Comment fait-on pour garder une telle constance au fil des albums?  
Olivier Coursier : On s’écoute beaucoup! La composition d’un album est un moment où l’on s’enferme tous les deux. On teste plein de choses. Il faut que cela nous touche en premier lieu. Si ce n'est pas le cas, on sait que ce n’est pas le moment de faire un album ou que ce n’est pas le bon morceau.

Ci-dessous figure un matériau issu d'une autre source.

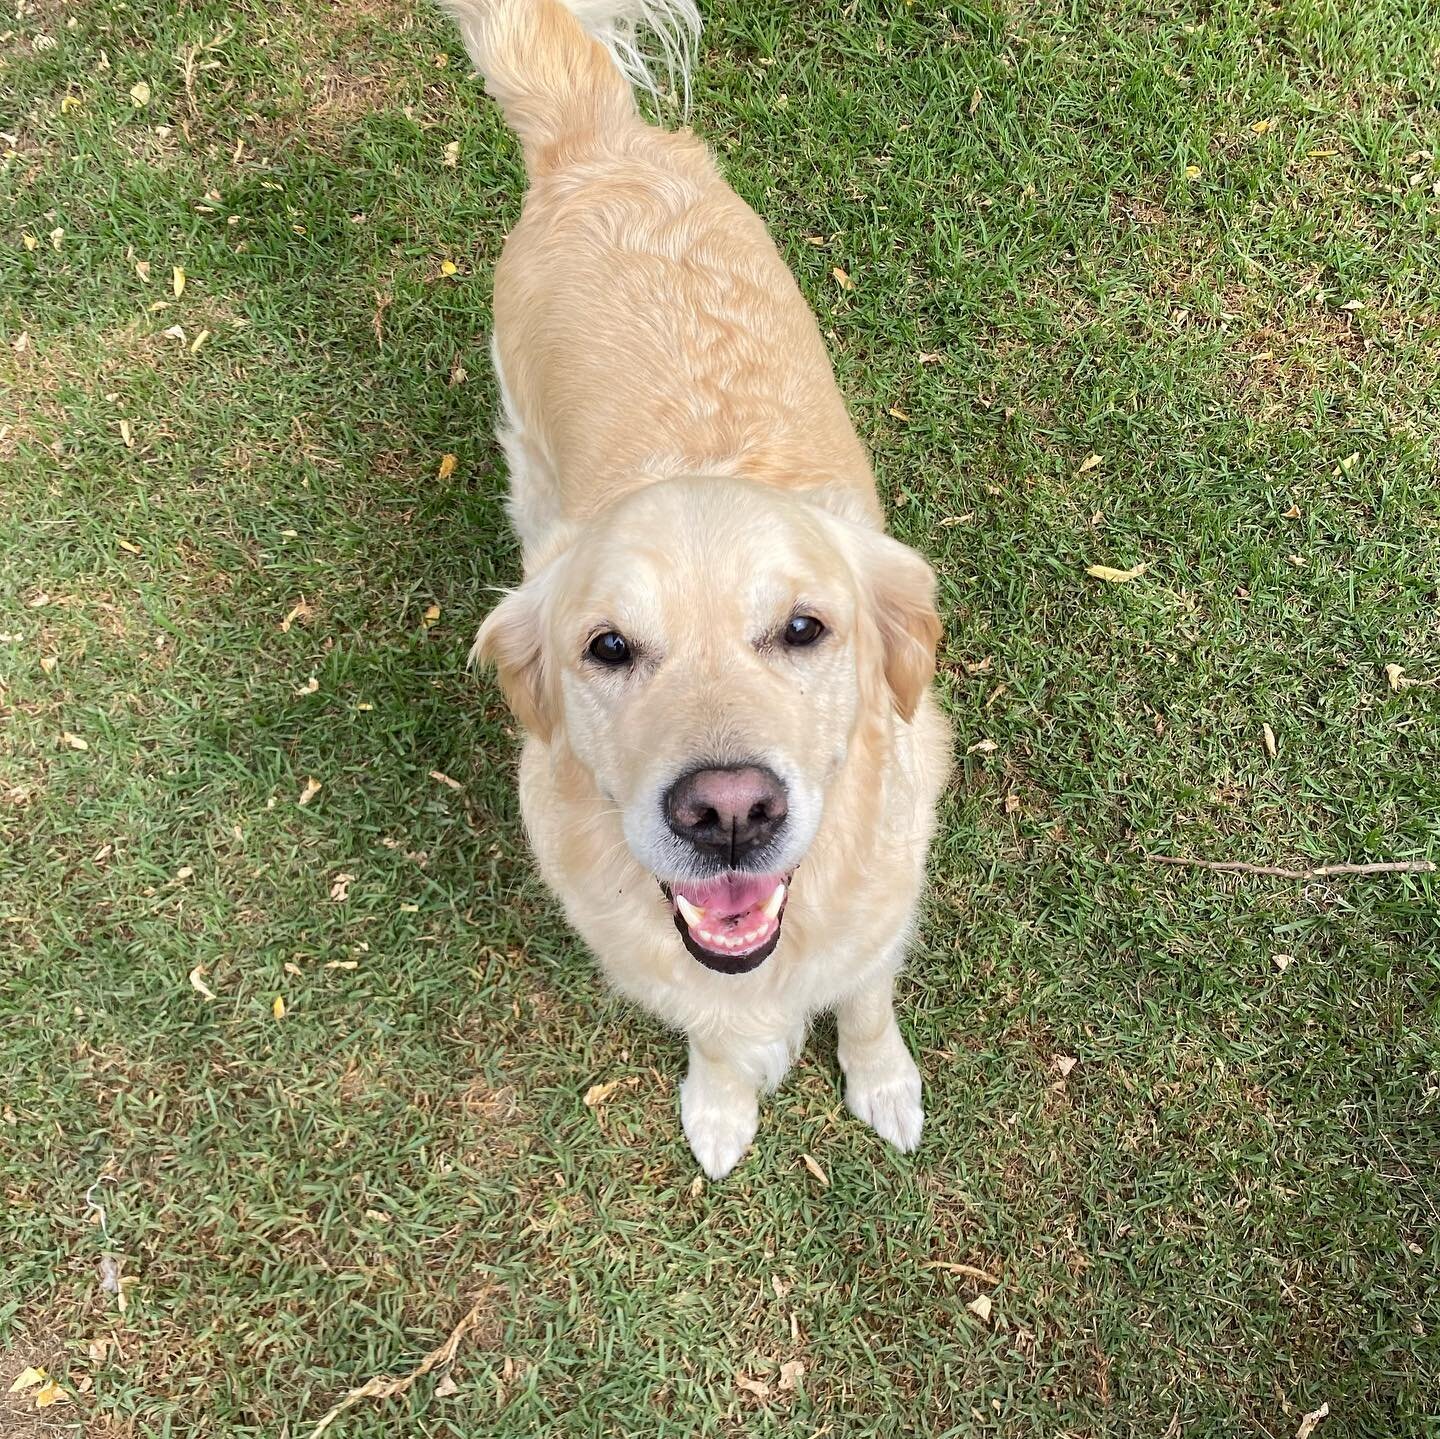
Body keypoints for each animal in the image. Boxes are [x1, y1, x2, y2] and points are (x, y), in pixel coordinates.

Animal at [443, 0, 950, 1175]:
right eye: (608, 646)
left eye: (805, 627)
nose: (728, 814)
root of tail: (597, 146)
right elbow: (715, 1032)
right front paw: (723, 1103)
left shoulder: (881, 913)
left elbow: (866, 1001)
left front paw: (884, 1080)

Simon Buret : On s’empêche d’être poli! De pas vouloir plaire absolument, de ne pas coller à quelque chose qui se fait en ce moment. Le fait de ne pas avoir conscience de ce que l'on fait est ce qui fait que ça dure avec Olivier. On le fait parce que le son suscite quelque chose en nous, et non parce qu’on pourrait passer là où qu'on pourrait exister là-bas. On s’en moque. C’est vraiment le sujet des chansons, le fait d’avoir des choses à dire qui est important. C'est dur parce qu’il faut s’autoriser à dire que c’est intéressant, être un peu égoïste. La beauté de tout cela réside dans le partage. On se rend compte de cette symbolique de «couper les solitudes», on voit qu’on est liés. Tu as beau croire que tu es le seul à éprouver ce sentiment, quand on est tous les deux enfermés en studio et que cela prend ces proportions-là, cela veut dire qu’on est tous pareils. Cela me rassure. Cela fait du bien dans les «mondes troubles», le personnel et la vie en général.  

La musique dicte-t-elle les mots ou est-ce  le contraire  ?
Olivier Coursier : Il n’y a pas de règle. Généralement, ce sont plutôt les textes qui dirigent le processus, mais après, une idée peut émaner d’un son en particulier. On va rebondir sur ça. Simon va venir avec une idée de refrain. On va développer un couplet. On ose essayer plein de choses surtout…

Simon Buret : Il y a souvent des moments chaotiques, mais il faut essayer, il ne faut pas avoir peur de se tromper. Il y a quelque chose d'un peu magique, une sorte de bouclier qui se forme lorsqu’on est en train de créer. Je ne pense pas du tout à cela. Ce moment où l’on est obsédé par la création nous retient de vouloir plaire à tout prix. De nous dire que c’est ce résultat qu’on a envie de voir jaillir. C’est important d’être dans le moment présent sans penser au résultat. D’être en accord avec nous-mêmes.  

Vos concerts ne se ressemblent pas...
Olivier Coursier :  Merci! On aime réadapter nos premières chansons à ce que l’on est aujourd’hui, au live aussi. Nos concerts ne sont pas pareils.  

Simon Buret : On aime regarder la scène, l’endroit où on est et, en fonction de cela, on se fait une espèce de set list. Une fois sur scène, on voit si on bascule vers autre chose. C’est génial de pouvoir se balader dans nos chansons. Quand on donne un concert, on vit une expérience. C’est encore une fois égoïste. On ne va pas au Jazzablanca ou ailleurs pour demander de l’amour. On est faiseur et mangeurs de liberté!  C’est l’expérience commune qui est importante dans la musique. Ce n’est pas comme dans un film où les gens s’assoient et regardent. On est tous en train de créer quelque chose dans le moment présent. C’est pour cette raison que j’aime les concerts: je crois pouvoir «attraper l’invisible». Il n’y a pas beaucoup d’endroits sur terre où on est relié par le beau. La scène permet cela.

Quid du quatrième album ?
Olivier Coursier : On écrit des choses, un peu de musique, un peu de textes. Cela ne s’arrête jamais, pas même pendant une tournée. Mais il faut marquer une pause, retrouver une vie normale. Voir ce qu’on a écrit, prendre le temps de voir ce que cela donne.

Simon Buret : Cela ne s’arrête jamais. On ne pense même pas en termes d’albums, c’est tout nous! On fera toujours des choses. On ne force pas les choses, on attend le bon moment. Cela ne se maîtrise pas…(Rires).